The total mass is the mass of the disk and hollow cylinder.

Write the expression for total mass.

  $M_{\text{disk}}+M_{\text{wall}}=\rho \pi R_{\text{outer}}^2\left(2.00\text{cm}\right)+\rho \left[\pi R_{\text{outer}}^2-\pi R_{\text{inner}}^2\right]\left(6.00\text{cm}\right)$        (VI)

Substitute, $7.85\times {10}^3\text{kg}/{\text{m}}^3$ for $\rho$, $0.090\text{m}$ for $R_{\text{outer}}$, and $0.0768\text{m}$ for $R_{\text{inner}}$ in equation (VI).

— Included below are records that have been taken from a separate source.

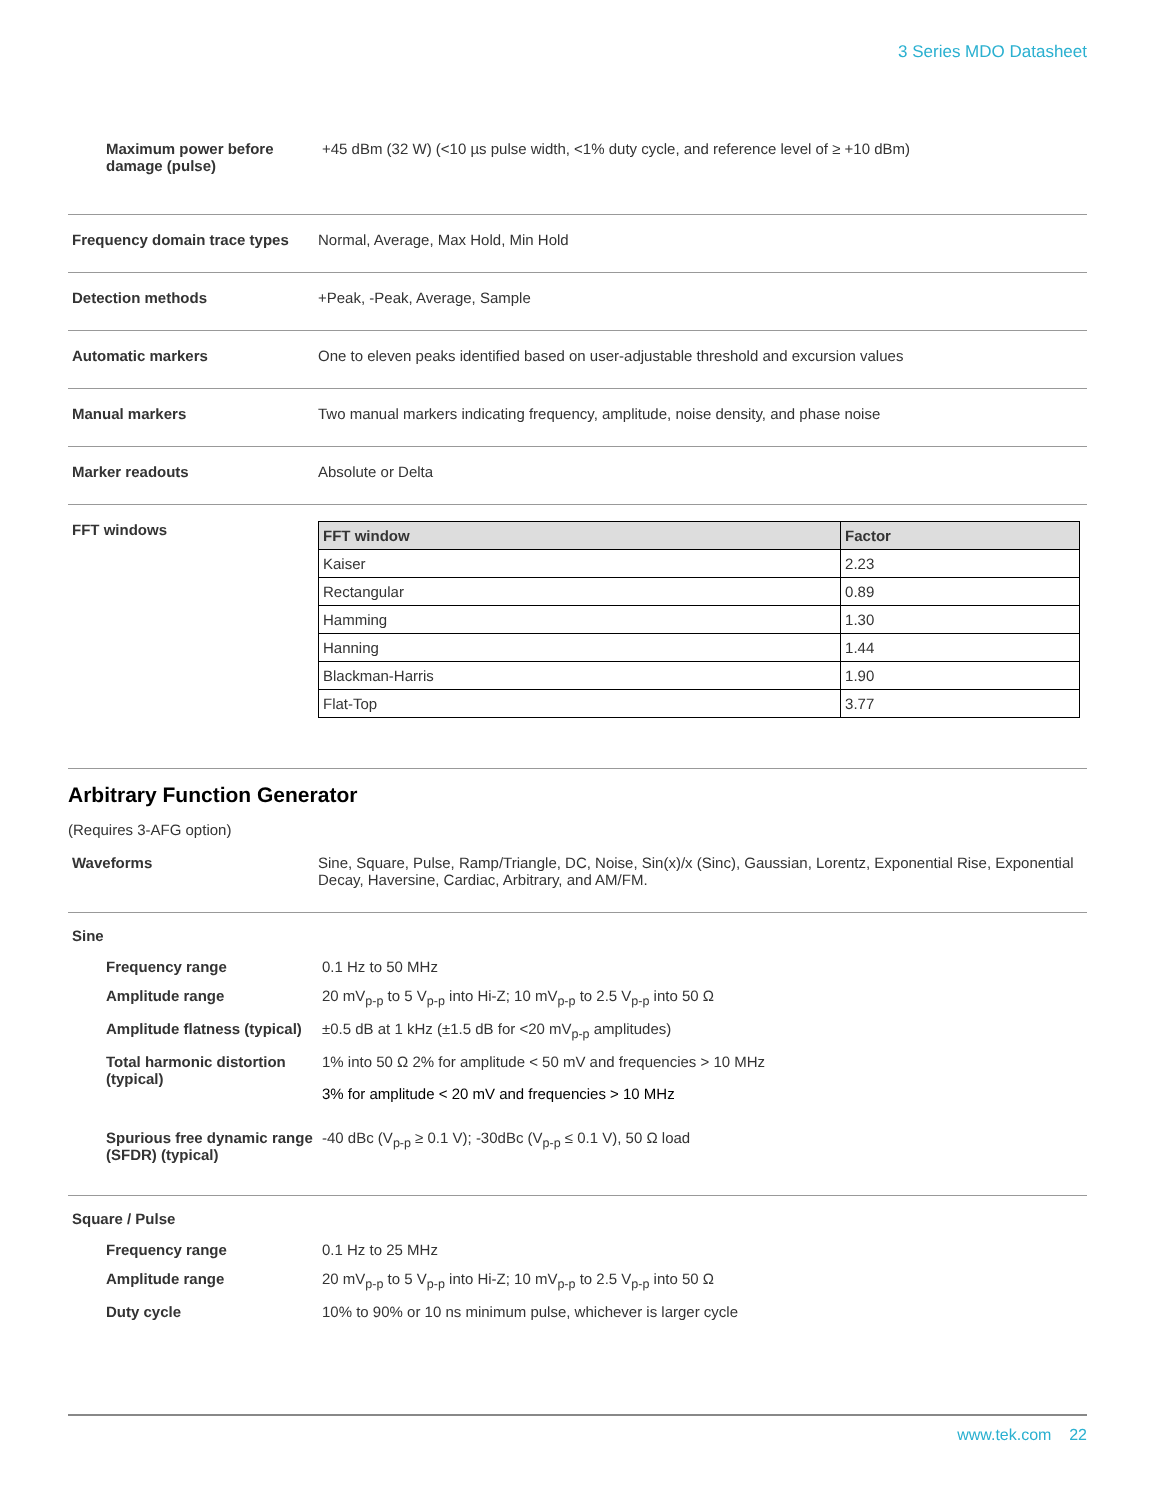3 Series MDO Datasheet
Maximum power before damage (pulse)
+45 dBm (32 W) (<10 µs pulse width, <1% duty cycle, and reference level of ≥ +10 dBm)
Frequency domain trace types
Normal, Average, Max Hold, Min Hold
Detection methods +Peak, -Peak, Average, Sample
Automatic markers One to eleven peaks identified based on user-adjustable threshold and excursion values
Manual markers Two manual markers indicating frequency, amplitude, noise density, and phase noise
Marker readouts Absolute or Delta
FFT windows
| FFT window | Factor |
| --- | --- |
| Kaiser | 2.23 |
| Rectangular | 0.89 |
| Hamming | 1.30 |
| Hanning | 1.44 |
| Blackman-Harris | 1.90 |
| Flat-Top | 3.77 |
Arbitrary Function Generator
(Requires 3-AFG option)
Waveforms Sine, Square, Pulse, Ramp/Triangle, DC, Noise, Sin(x)/x (Sinc), Gaussian, Lorentz, Exponential Rise, Exponential Decay, Haversine, Cardiac, Arbitrary, and AM/FM.
Sine
Frequency range 0.1 Hz to 50 MHz
Amplitude range 20 mV<sub>p-p</sub> to 5 V<sub>p-p</sub> into Hi-Z; 10 mV<sub>p-p</sub> to 2.5 V<sub>p-p</sub> into 50 Ω
Amplitude flatness (typical)
±0.5 dB at 1 kHz (±1.5 dB for <20 mV<sub>p-p</sub> amplitudes)
Total harmonic distortion (typical)
1% into 50 Ω 2% for amplitude < 50 mV and frequencies > 10 MHz
3% for amplitude < 20 mV and frequencies > 10 MHz
Spurious free dynamic range (SFDR) (typical)
-40 dBc (V<sub>p-p</sub> ≥ 0.1 V); -30dBc (V<sub>p-p</sub> ≤ 0.1 V), 50 Ω load
Square / Pulse
Frequency range 0.1 Hz to 25 MHz
Amplitude range 20 mV<sub>p-p</sub> to 5 V<sub>p-p</sub> into Hi-Z; 10 mV<sub>p-p</sub> to 2.5 V<sub>p-p</sub> into 50 Ω
Duty cycle 10% to 90% or 10 ns minimum pulse, whichever is larger cycle
www.tek.com 22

  $\begin{array}{c}{M}_{\text{disk}}+M_{\text{wall}}=7.85\times {10}^3\text{kg}/{\text{m}}^3\pi {\left(0.090\text{m}\right)}^2\left(2.00\text{cm}\right)+7.85\times {10}^3\text{kg}/{\text{m}}^3\left[\pi {\left(0.090\text{m}\right)}^2-\pi {\left(0.0768\text{m}\right)}^2\right]\left(6.00\text{cm}\right)\\ =7.27\text{kg}\end{array}$

If the thickness of the disk is less than $2.00\text{cm}$, and the radius of the cylindrical wall is less than $7.68\text{cm}$, hence the mass will be less than $7.27\text{kg}$.

Conclusion:

The flywheel can have a shape of cup or open barrel, with inner radius $7.68\text{cm}$, and outer radius $9.00\text{cm}$, and the height of the cylindrical wall be $6\text{cm}$. The cylinder should be mounted at the center of the disk and turned about the axis of symmetry. If the disk made somewhat thinner and barrel wall thicker, the mass will be less than $7.27\text{kg}$.